A. virginica is an annual herb which grows erect and can reach two meters in height. The alternately arranged leaves are each made up of many pairs of hairy, glandular leaflets. The leaves are touch-sensitive, folding when touched. Blooming takes place in summer and early fall. The pea-like flower is about a centimeter long and yellow in color with stark red veining. The flowers are pollinated by insects such as the least skipper (Ancylozypha numitor) and leaf-cutter bees (family Megachilidae). The fruit is a legume pod up to 7 centimeters long which is narrowed between the seeds and easily segments. The segments float and the seeds may be dispersed on the water if they don't fall out immediately.
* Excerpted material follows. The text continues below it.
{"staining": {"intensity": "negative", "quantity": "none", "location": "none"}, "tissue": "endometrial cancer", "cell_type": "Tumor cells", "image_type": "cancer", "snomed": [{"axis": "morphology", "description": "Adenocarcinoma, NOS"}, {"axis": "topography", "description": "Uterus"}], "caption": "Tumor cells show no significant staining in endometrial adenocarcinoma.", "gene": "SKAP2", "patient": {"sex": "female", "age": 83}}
Bits of the pods may get caught up in floating vegetation debris and can be deposited with it in new territory.

This plant occurs in freshwater tidal marshes that experience tidal action but low salinity. It grows in bare, disturbed areas that are mostly cleared of other vegetation, such as newly deposited shorelines or recently disturbed terrain dug out by muskrats. It germinates in wet soils but not in submerged areas, and it is not successful in areas with thick vegetation. Despite its ability to take hold in tidally disturbed habitat it cannot withstand severe disturbance, such as patterns of increased sedimentation, and human activity such as development, pollution, or erosion from boat wakes.